■ **Data for the task**
--- START ---
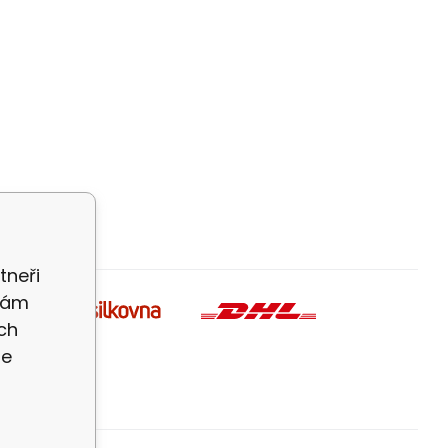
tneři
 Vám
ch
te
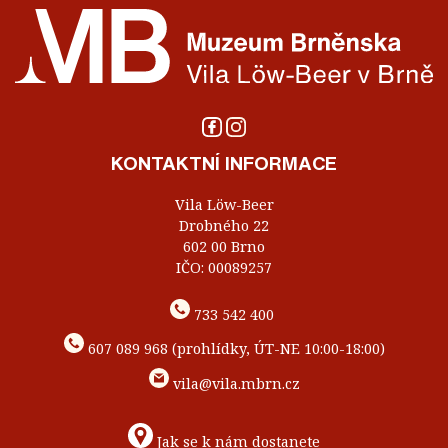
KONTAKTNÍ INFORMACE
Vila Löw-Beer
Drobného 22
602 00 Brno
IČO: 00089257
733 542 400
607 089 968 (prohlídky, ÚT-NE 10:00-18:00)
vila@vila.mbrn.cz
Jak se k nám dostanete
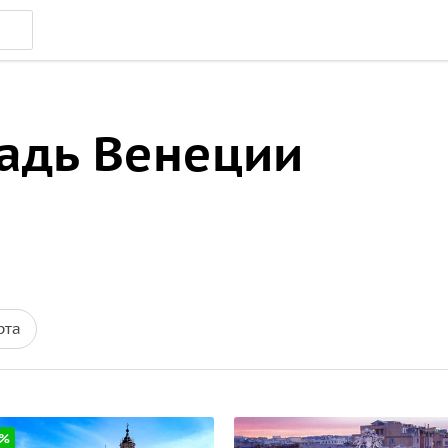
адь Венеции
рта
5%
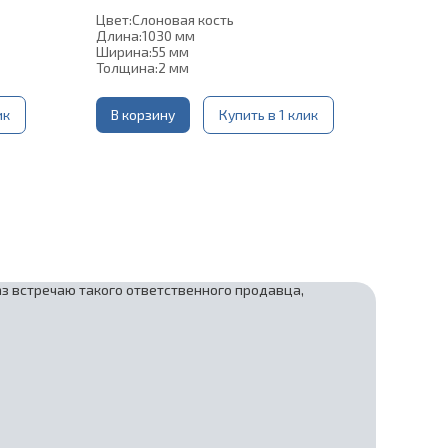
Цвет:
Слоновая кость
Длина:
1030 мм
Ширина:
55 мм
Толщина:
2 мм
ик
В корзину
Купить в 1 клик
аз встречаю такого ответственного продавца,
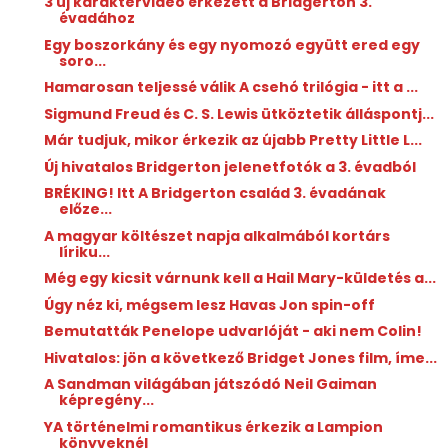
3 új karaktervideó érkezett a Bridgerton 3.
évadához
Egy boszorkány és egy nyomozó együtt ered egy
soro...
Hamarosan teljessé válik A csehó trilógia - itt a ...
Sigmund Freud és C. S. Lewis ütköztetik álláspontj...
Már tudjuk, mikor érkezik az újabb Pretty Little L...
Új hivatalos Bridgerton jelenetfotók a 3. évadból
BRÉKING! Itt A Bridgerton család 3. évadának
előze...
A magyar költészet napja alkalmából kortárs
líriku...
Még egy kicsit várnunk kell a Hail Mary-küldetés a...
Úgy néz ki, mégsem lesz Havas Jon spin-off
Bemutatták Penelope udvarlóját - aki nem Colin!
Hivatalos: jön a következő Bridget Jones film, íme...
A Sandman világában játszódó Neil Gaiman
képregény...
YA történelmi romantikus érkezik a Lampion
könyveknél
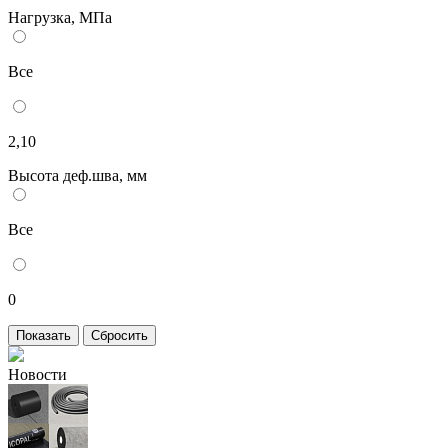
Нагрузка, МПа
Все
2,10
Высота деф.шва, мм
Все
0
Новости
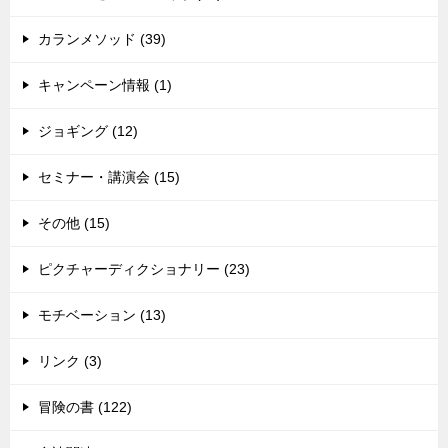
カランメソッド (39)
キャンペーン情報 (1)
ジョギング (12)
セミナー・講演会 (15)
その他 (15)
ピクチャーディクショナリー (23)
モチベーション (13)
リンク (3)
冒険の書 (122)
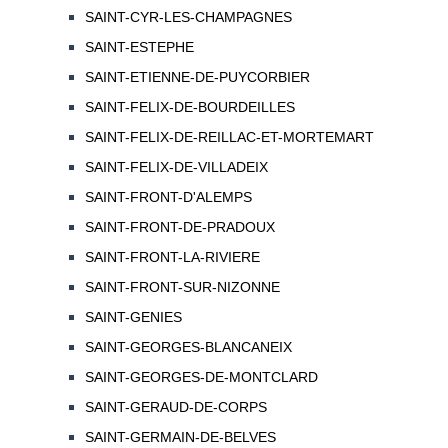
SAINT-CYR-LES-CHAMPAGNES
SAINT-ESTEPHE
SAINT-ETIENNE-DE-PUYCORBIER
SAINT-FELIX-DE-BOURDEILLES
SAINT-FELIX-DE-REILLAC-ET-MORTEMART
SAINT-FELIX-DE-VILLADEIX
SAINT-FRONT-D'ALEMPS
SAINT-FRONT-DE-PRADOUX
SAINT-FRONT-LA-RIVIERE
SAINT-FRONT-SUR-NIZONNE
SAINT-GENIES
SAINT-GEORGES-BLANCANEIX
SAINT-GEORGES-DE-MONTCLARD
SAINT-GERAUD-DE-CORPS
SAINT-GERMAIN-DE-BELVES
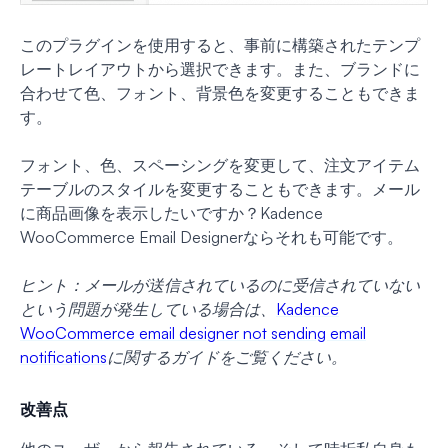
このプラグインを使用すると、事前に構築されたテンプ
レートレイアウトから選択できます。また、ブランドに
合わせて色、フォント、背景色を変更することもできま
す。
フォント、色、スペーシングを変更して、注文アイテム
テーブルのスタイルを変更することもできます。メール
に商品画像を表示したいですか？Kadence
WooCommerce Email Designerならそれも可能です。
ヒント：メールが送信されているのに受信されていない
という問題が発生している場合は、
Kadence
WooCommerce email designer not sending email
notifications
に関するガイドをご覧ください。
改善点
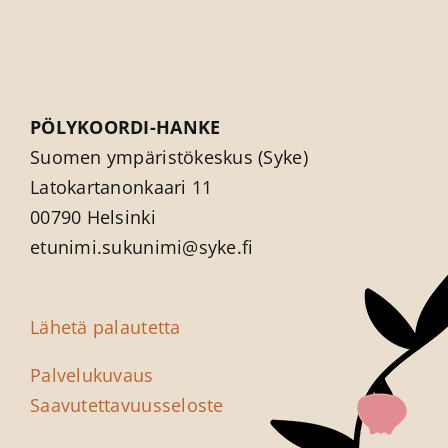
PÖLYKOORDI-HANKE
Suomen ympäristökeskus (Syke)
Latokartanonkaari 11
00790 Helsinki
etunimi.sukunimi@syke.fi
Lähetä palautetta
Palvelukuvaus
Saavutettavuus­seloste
--- END ---
--- START ---
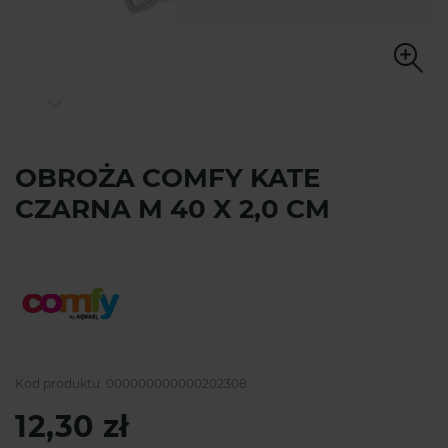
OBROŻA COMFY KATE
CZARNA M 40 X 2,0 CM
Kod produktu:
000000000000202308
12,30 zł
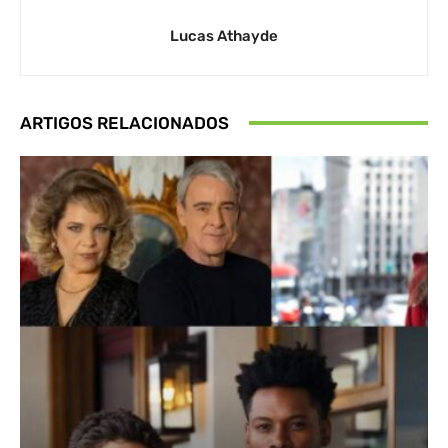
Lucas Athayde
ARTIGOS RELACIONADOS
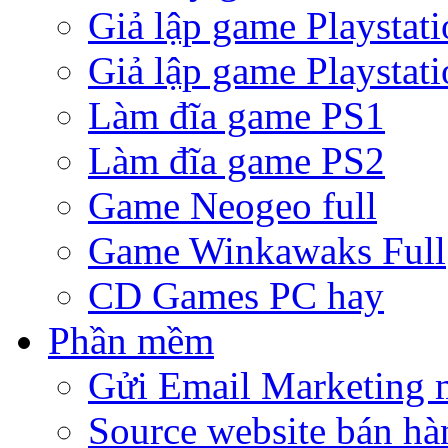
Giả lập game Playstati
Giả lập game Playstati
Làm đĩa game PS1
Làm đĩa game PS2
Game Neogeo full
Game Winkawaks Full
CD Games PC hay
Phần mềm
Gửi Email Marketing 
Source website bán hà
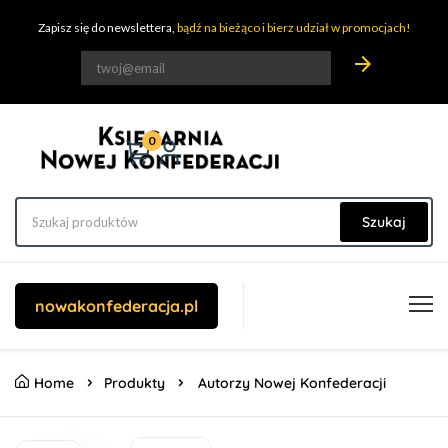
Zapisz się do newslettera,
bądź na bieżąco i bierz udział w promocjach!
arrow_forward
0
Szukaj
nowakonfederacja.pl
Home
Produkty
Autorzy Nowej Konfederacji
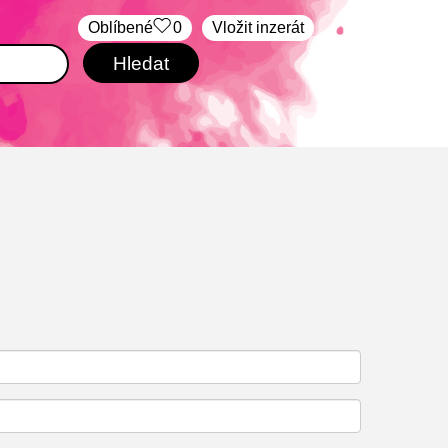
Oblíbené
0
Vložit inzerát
--- END ---
■ **About this task**
Write out again everything in the records from the line with "Нагрузка, МПа" down to the line with "SAINT-GERMAIN-DE-BELVES", both of those lines included. Leave the pictures out of your answer.

■ **Output of the exercise**
Нагрузка, МПа
Все
2,10
Высота деф.шва, мм
Все
0
Новости
カランメソッド (39)
キャンペーン情報 (1)
ジョギング (12)
セミナー・講演会 (15)
その他 (15)
ピクチャーディクショナリー (23)
モチベーション (13)
リンク (3)
冒険の書 (122)
SAINT-CYR-LES-CHAMPAGNES
SAINT-ESTEPHE
SAINT-ETIENNE-DE-PUYCORBIER
SAINT-FELIX-DE-BOURDEILLES
SAINT-FELIX-DE-REILLAC-ET-MORTEMART
SAINT-FELIX-DE-VILLADEIX
SAINT-FRONT-D'ALEMPS
SAINT-FRONT-DE-PRADOUX
SAINT-FRONT-LA-RIVIERE
SAINT-FRONT-SUR-NIZONNE
SAINT-GENIES
SAINT-GEORGES-BLANCANEIX
SAINT-GEORGES-DE-MONTCLARD
SAINT-GERAUD-DE-CORPS
SAINT-GERMAIN-DE-BELVES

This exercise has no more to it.